Margherita Occhiena Bosco (1 April 1788 – 25 November 1856) was the mother of John Bosco and worked with the poor and the less fortunate. Pope Benedict XVI proclaimed her to be venerable in 2006.

==Biography==
Margherita Occhiena was born on 1 April 1788 in Capriglio in Asti, the sixth of ten children. At the age of 24 she married 27 year old Francesco Bosco, a family friend and widower whose wife and infant daughter had died shortly after childbirth, leaving him with a three-year-old son, Anthony. The family settled in Becchi, a hamlet of Castelnuovo d'Asti (today Castelnuovo Don Bosco). Francesco died of pneumonia in May 1817, leaving the 29-year-old Margherita a single mother with three sons: Antonio, Giuseppe and Giovanni (John).

A strong woman with clear ideas, Occhiena raised her sons with a regimen of sober living, strict but reasonable. The boys were quite different in temperament. Still, Occhiena made sure she presented them with the beginnings of a Christian education. She gave them the example of faith, wisdom, and courage in facing the difficulties of life.

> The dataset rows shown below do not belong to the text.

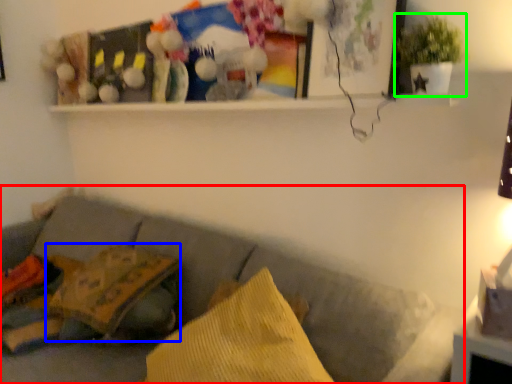
Question: Which object is positioned farthest from studio couch (highlighted by a red box)? Select from pillow (highlighted by a blue box) and houseplant (highlighted by a green box).

Choices:
 (A) pillow
 (B) houseplant

Answer: (B)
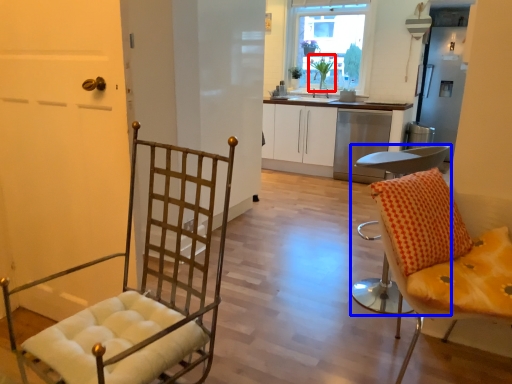
Question: Which point is closer to the camera, houseplant (highlighted by a red box) or chair (highlighted by a blue box)?

Choices:
 (A) houseplant
 (B) chair

Answer: (B)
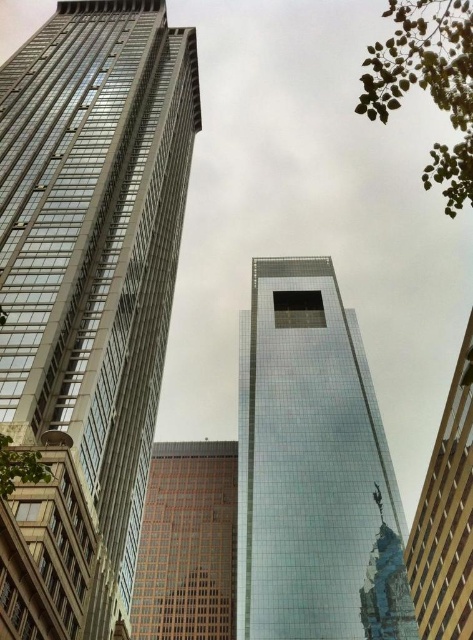
Question: Does glassy steel tower at center lie behind matte glass skyscraper at right?

Choices:
 (A) no
 (B) yes

Answer: (B)

Question: Which point is closer to the camera taking this photo?

Choices:
 (A) (377, 440)
 (B) (27, 65)
 (C) (430, 592)

Answer: (C)

Question: Which of the following is the closest to the observer?

Choices:
 (A) (173, 148)
 (B) (134, 621)

Answer: (A)

Question: Does glassy steel skyscraper at center have a smaller size compared to brown brick building at center?

Choices:
 (A) yes
 (B) no

Answer: (B)

Question: Which point is closer to the camera?

Choices:
 (A) brown brick building at center
 (B) glassy steel skyscraper at center

Answer: (B)

Question: Is glassy steel skyscraper at center wider than matte glass skyscraper at right?

Choices:
 (A) no
 (B) yes

Answer: (B)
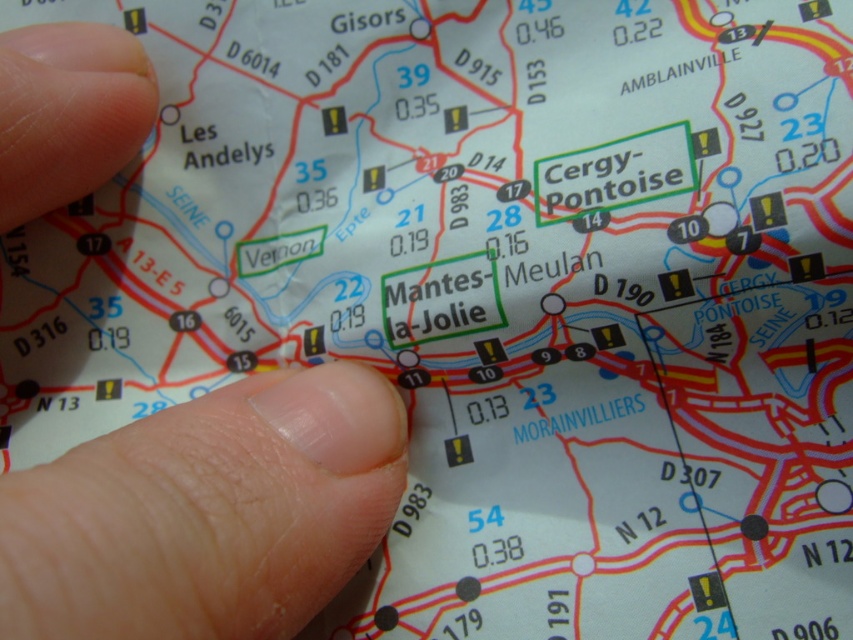
You are looking at a road map and want to determine the exact location of your finger at left. Based on the map details provided, can you identify which town or city your finger is pointing to?

The finger at left is located at point (207, 513) on the map, but without specific town coordinates or scale, it is impossible to determine the exact town or city it points to.

You are examining a road map and notice two points labeled as point [183,604] and point [71,52]. Which of these points appears closer to you on the map?

Point [183,604] is closer to the camera than point [71,52], so it appears closer on the map.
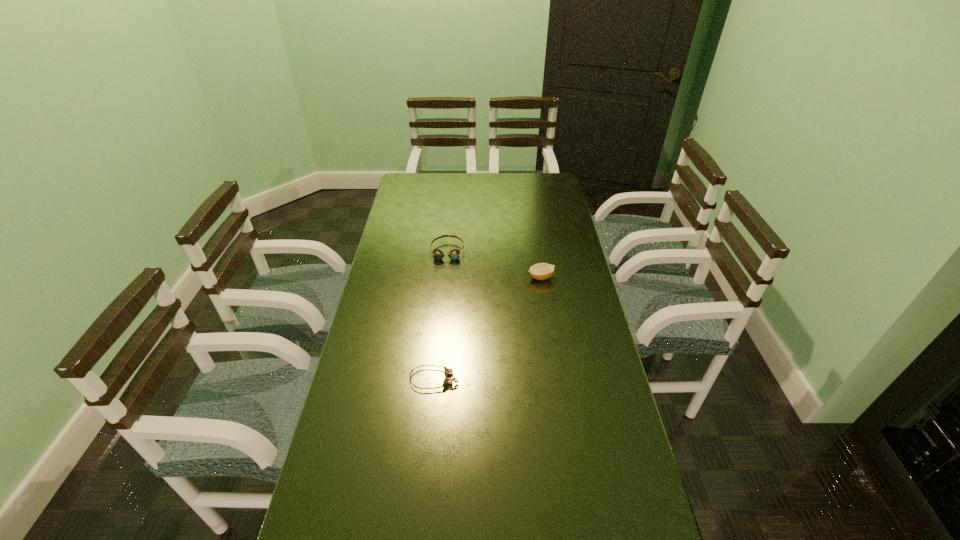
I want to click on free space that is in between the shorter goggles and the lemon, so click(488, 328).

In order to click on vacant space in between the shortest object and the taller goggles in this screenshot , I will do `click(441, 315)`.

The height and width of the screenshot is (540, 960). Identify the location of vacant area between the shortest object and the rightmost object. (488, 328).

You are a GUI agent. You are given a task and a screenshot of the screen. Output one action in this format:
    pyautogui.click(x=<x>, y=<y>)
    Task: Click on the vacant area that lies between the rightmost object and the farthest object
    The width and height of the screenshot is (960, 540).
    Given the screenshot: What is the action you would take?
    pyautogui.click(x=494, y=264)

Find the location of a particular element. The height and width of the screenshot is (540, 960). free space between the farther goggles and the nearest object is located at coordinates (441, 315).

Locate an element on the screen. Image resolution: width=960 pixels, height=540 pixels. object that ranks as the closest to the nearer goggles is located at coordinates (541, 271).

You are a GUI agent. You are given a task and a screenshot of the screen. Output one action in this format:
    pyautogui.click(x=<x>, y=<y>)
    Task: Click on the object that is the closest to the farther goggles
    
    Given the screenshot: What is the action you would take?
    pyautogui.click(x=541, y=271)

Locate an element on the screen. The height and width of the screenshot is (540, 960). vacant region that satisfies the following two spatial constraints: 1. through the lenses of the farthest object; 2. on the front lenses and sides of the nearest object is located at coordinates tap(436, 379).

Image resolution: width=960 pixels, height=540 pixels. Identify the location of blank area in the image that satisfies the following two spatial constraints: 1. through the lenses of the taller goggles; 2. on the front lenses and sides of the shorter goggles. (436, 379).

Locate an element on the screen. This screenshot has width=960, height=540. vacant area that satisfies the following two spatial constraints: 1. on the front side of the rightmost object; 2. on the front lenses and sides of the shortest object is located at coordinates (557, 379).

While Antonio served as the bread winner for the family, he also made life difficult for his more studious young brother, John. To keep peace in the family, Occhiena convinced Antonio to let John leave home to continue his schooling. With the support of his mother, John was able to complete his studies and be ordained a priest.

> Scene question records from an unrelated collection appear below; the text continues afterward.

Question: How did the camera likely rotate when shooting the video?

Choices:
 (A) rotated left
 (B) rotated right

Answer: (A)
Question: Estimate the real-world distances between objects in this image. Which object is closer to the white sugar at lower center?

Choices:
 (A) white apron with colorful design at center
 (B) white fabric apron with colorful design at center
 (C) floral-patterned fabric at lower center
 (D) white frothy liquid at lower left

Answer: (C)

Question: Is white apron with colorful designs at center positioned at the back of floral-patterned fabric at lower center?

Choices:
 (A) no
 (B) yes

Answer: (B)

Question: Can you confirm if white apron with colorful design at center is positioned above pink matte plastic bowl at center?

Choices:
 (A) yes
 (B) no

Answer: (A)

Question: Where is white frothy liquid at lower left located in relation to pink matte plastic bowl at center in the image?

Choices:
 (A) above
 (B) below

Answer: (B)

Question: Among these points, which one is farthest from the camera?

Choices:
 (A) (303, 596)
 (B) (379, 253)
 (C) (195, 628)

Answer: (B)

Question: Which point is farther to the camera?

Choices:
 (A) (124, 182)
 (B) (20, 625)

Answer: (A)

In 1846, John became ill and Occhiena moved to Turin to care for him. After he recovered, she stayed to assisted him in his work with the poor and abandoned boys who were flocking to the city. For the next ten years she served as a surrogate mother for the hundreds of boys who called her "Mamma Margherita". The school and boys' club called the Oratory continued to expand.

Though she herself was illiterate, Occhiena's wisdom and goodness became the model for the "preventive system" that was the basis of Don Bosco's educational approach. Throughout her life, Occhiena put God first and above all, consumed in a life of poverty, prayer and sacrifice. She died of pneumonia, at the age of 68 in Turin on 25 November 1856.

==Beatification process ==
The beatification process for Margherita Occhiena commenced on 7 March 1995 with the declaration of the nihil obstat ("nothing against") by the Congregation for the Causes of Saints under Pope John Paul II, thereby declaring her to be a Servant of God. On 23 October 2006, Pope Benedict XVI proclaimed her to be venerable, having lived a life of heroic virtue.